-
Type: Improvement
-
Resolution: Done
-
Priority: Major - P3
-
None
-
Affects Version/s: 1.6.3, 1.6.4, 1.6.5, 1.7.0, 1.7.1, 1.7.2, 1.7.3, 1.7.4, 1.7.5
-
Component/s: Internal Client, Performance
-
Fully Compatible
In the current C++ driver, calling 'insert' with a BSONObj ends up copying the (already contiguous) data in the BSONObj to newly allocated temporary buffers, then discards the temp buffers. This happens at least two times that I can see:
- Once when calling BSONObj::appendSelfToBufBuilder( b ) in DBClientBase::insert
- Once again when calling Message::setData(int operation, const char *msgdata, size_t len), also in DBClientBase::insert
The Message::setData operation always requires a dynamic allocation, and a subsequent free after the temporary Message object is goes out of scope. The appendSelfToBufBuilder will also require some number of dynamic allocations to resize the BufBuilder as data is copied in.
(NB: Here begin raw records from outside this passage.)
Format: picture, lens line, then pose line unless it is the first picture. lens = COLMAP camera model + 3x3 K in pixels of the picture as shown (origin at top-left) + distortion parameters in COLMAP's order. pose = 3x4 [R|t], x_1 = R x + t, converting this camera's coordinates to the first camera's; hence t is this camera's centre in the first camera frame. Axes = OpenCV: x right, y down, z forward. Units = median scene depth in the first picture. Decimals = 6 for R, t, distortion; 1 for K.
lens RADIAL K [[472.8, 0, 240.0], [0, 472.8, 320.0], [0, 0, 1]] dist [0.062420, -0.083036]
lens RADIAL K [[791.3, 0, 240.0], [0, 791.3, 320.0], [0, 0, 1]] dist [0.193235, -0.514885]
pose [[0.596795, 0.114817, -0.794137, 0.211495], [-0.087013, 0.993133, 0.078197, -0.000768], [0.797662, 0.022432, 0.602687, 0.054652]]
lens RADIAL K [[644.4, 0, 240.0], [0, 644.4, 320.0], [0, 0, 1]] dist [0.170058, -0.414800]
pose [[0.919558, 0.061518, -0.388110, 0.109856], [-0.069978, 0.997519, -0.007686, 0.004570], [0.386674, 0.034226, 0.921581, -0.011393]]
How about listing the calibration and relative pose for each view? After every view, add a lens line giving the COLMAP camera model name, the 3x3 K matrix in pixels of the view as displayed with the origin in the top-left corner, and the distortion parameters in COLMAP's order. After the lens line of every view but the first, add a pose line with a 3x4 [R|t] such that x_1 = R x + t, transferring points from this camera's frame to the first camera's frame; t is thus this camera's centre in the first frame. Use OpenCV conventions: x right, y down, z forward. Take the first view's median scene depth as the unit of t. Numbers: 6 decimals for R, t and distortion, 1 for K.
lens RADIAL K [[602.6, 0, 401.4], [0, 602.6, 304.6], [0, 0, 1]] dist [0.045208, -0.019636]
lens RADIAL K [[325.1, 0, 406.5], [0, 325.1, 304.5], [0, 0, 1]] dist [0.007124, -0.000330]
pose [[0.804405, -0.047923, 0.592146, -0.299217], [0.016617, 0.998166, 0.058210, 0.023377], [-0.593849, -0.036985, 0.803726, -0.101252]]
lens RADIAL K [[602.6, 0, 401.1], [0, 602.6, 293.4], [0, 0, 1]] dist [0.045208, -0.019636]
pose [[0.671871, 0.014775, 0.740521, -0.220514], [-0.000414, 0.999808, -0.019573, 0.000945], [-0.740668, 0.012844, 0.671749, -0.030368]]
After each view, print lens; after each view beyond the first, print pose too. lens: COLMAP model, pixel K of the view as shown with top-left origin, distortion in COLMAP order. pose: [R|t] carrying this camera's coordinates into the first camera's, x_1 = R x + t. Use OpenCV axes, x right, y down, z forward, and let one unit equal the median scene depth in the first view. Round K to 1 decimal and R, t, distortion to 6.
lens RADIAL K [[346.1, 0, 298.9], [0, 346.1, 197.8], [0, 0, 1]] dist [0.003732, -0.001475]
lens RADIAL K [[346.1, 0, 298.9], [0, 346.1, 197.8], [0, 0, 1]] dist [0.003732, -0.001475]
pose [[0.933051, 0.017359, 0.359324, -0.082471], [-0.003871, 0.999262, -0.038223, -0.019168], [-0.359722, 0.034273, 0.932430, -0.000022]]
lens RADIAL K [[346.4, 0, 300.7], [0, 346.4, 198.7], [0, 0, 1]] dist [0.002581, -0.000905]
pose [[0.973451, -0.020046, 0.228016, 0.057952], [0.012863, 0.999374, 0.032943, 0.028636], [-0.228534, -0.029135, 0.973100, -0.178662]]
For large BSONObj objects, this is not optimal. It would be better if the IO strategy here either used multiple independent writes to the TCP stream to write the message header, then the BSONObj, and then any trailing data. Another possibility would be to use vector IO, and to write the header and BSONObj in one go as separate chunks: it looks like there is already some support in Message.cpp for this. For small BSONObjs this probably isn't a big deal, but for larger ones, the overhead of all of this allocating, copying, and freeing is noticeable during profiling.